:: READING TEXT ::
━━━━━━━━

After weeks of negotiation hoopla, legal paperwork, and minutae, I can finally get something off my chest. My first company (and one true love), IdeaTango, was recently bought by another industry player, InventBay.com. Here is today’s press release.
I’m taking a cue from Norm Brodsky, who wrote about his highly publicized acquisition in Inc Magazine while it was still taking place (and falling through and then taking place again). Because of its public nature, I can’t get too much into the details, but I’d still like to share my experience with some of you who might find yourself in the same position one day.
After two years of not knowing what would happen the day-after-tomorrow, it’s finally good to know that my partners and I have had a successful exit. That doesn’t mean that we won’t continue to work for the acquiring company, we will, it just means that our few years of doubt and hard work, have had their first payoff. The second payoff will be in working with InventBay (a publicly traded pink sheet company) to maximizing their value to shareholders and owners.
It’s funny though, because there were definitely days that I didn’t know how much longer IdeaTango would be around. Usually it had to do with cash. Sometimes I had to reach into my own pockets. Later, I had to ask for help from my inner circle of friends and family. As you can see my earlier posts, we even thought about approaching professional investors.
We made the decision to sell the company for three reasons. First, we realized we needed more resources ($$) to take IdeaTango to its full potential. Second, we realized that we were running low on both the time and energy needed to pitch, get rejected by, and then acquire some investors. The time horizon for selling a company like ours would save 75% of the time. Third, my partners and I sacrificed for two years (no salary, no benefits) and needed a shot in financial arm to rejuvenate us.
It was not an easy decision to make, and of course I would have liked IdeaTango be sustained and grow using its own internal cash flow. But with a model like ours, which requires a long time horizon, that just wasn’t possible. Perhaps that’s a lesson learned for my next startup.
Overall though, my partners and investors were happy with the deal. Myself, Pablo, and maybe even Lisa will continue in some capacity with the acquiring company.
Feel free to ask me questions about how my experience might apply to your situation.

━━━━━━━━

:: GIVEN ENTRIES ::

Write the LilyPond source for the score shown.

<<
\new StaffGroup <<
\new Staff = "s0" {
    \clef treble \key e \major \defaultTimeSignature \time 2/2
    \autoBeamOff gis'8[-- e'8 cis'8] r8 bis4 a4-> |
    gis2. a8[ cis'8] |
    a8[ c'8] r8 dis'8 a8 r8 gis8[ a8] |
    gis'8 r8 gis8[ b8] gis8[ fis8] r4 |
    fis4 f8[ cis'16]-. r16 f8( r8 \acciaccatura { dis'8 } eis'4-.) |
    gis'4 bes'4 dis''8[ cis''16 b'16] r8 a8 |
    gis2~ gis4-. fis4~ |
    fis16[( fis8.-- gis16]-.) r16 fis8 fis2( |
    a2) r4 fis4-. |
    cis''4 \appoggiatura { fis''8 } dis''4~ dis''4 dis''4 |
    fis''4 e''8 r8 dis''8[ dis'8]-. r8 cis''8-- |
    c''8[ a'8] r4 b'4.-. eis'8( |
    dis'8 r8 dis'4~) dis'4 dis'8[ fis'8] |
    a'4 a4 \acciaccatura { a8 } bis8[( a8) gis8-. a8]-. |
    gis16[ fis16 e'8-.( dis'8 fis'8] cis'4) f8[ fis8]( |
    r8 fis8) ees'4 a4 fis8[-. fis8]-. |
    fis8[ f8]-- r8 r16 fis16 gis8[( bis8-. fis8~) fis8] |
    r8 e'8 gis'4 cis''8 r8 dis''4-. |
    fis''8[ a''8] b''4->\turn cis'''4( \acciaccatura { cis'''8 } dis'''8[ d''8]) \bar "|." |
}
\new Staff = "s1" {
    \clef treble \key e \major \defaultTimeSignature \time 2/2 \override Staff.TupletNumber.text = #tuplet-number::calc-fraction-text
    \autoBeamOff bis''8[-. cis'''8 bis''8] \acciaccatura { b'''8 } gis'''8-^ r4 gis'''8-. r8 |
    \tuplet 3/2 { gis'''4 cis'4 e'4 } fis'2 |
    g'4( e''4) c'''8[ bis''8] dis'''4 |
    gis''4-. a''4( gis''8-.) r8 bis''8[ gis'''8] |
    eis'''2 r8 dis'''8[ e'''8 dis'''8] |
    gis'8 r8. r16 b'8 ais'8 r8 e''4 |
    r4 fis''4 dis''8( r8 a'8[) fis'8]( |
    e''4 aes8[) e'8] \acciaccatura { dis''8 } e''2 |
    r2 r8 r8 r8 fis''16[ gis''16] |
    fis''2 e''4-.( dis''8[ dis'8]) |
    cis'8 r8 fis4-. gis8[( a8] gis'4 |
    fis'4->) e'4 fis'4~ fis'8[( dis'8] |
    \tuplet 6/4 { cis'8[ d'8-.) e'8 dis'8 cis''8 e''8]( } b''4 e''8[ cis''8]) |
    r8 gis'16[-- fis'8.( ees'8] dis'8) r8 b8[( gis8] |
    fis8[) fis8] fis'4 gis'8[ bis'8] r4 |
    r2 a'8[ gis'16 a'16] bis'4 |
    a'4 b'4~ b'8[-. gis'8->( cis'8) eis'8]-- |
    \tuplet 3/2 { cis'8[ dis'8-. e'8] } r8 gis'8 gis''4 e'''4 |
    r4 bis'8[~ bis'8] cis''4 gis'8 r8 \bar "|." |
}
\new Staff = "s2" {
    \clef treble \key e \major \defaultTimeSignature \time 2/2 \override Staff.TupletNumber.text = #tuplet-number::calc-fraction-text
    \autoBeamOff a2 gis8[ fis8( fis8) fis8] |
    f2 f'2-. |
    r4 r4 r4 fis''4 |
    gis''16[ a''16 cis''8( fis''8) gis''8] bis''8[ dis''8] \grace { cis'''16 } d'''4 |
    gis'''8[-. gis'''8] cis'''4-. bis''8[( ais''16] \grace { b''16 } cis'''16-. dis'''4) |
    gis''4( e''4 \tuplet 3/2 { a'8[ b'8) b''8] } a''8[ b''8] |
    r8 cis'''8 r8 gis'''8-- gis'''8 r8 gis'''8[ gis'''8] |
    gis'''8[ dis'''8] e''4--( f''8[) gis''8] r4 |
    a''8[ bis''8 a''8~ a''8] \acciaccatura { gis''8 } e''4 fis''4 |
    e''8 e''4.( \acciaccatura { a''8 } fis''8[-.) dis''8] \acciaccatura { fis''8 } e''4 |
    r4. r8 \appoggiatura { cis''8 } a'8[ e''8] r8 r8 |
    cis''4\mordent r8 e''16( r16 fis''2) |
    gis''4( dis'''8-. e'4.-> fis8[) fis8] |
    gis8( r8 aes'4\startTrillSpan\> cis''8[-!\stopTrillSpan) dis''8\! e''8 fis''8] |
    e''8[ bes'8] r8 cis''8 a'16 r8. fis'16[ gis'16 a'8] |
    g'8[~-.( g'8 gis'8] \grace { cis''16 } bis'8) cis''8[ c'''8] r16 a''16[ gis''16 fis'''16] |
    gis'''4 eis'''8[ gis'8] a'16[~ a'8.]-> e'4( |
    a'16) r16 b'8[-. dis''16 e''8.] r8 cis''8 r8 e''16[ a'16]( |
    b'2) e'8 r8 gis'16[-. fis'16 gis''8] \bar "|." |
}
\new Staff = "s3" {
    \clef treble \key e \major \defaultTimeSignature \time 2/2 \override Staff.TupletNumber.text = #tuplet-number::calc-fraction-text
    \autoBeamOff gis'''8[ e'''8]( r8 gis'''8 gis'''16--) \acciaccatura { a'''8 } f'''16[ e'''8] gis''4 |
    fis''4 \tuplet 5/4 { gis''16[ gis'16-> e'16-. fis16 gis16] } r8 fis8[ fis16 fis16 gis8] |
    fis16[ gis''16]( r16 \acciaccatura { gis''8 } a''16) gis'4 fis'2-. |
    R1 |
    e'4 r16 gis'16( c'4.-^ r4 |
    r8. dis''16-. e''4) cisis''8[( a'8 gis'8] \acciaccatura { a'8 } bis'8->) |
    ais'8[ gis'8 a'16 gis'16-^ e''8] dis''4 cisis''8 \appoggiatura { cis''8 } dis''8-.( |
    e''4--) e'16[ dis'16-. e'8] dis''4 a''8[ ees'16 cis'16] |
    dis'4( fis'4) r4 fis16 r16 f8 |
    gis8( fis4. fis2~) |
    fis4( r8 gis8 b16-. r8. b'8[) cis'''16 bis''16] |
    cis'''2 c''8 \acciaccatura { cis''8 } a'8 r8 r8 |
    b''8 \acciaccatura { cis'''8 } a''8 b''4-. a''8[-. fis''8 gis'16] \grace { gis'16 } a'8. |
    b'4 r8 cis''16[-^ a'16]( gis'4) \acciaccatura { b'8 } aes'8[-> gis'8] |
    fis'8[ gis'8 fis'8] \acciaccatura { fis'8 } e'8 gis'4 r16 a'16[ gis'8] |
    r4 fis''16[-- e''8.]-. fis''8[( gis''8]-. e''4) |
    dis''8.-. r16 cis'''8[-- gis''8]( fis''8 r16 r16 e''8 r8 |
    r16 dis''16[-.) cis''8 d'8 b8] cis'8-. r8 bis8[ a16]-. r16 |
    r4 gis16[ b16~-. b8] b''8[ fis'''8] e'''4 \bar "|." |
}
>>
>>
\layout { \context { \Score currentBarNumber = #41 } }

━━━━━━━━

:: TASKS TO PERFORM ::
A. Decide whether each statement below agrees with the IdeaTango post, answering yes or no and quoting the words of the post that settle it.
(i) IdeaTango was bought by InventBay.com.
(ii) The writer and the partners drew salaries during their two years of work.
(iii) After the sale, the writer and the partners will stop working for the acquiring company.
B. Answer these questions from the IdeaTango post.
(i) In which magazine did Norm Brodsky write about his acquisition?
(ii) How many reasons for selling the company does the writer give?
(iii) How does the post describe InventBay?
C. Repeat the IdeaTango post word for word from "After two years" up to and including "shareholders and owners.".
The entries have no connection to the IdeaTango post.

:: SOLUTIONS TO THE EXERCISE ::
A.
(i) Yes: "IdeaTango, was recently bought by another industry player, InventBay.com"
(ii) No: "my partners and I sacrificed for two years (no salary, no benefits)"
(iii) No: "That doesn’t mean that we won’t continue to work for the acquiring company, we will"

B.
(i) Inc Magazine
(ii) Three
(iii) As a publicly traded pink sheet company

C.
After two years of not knowing what would happen the day-after-tomorrow, it’s finally good to know that my partners and I have had a successful exit. That doesn’t mean that we won’t continue to work for the acquiring company, we will, it just means that our few years of doubt and hard work, have had their first payoff. The second payoff will be in working with InventBay (a publicly traded pink sheet company) to maximizing their value to shareholders and owners.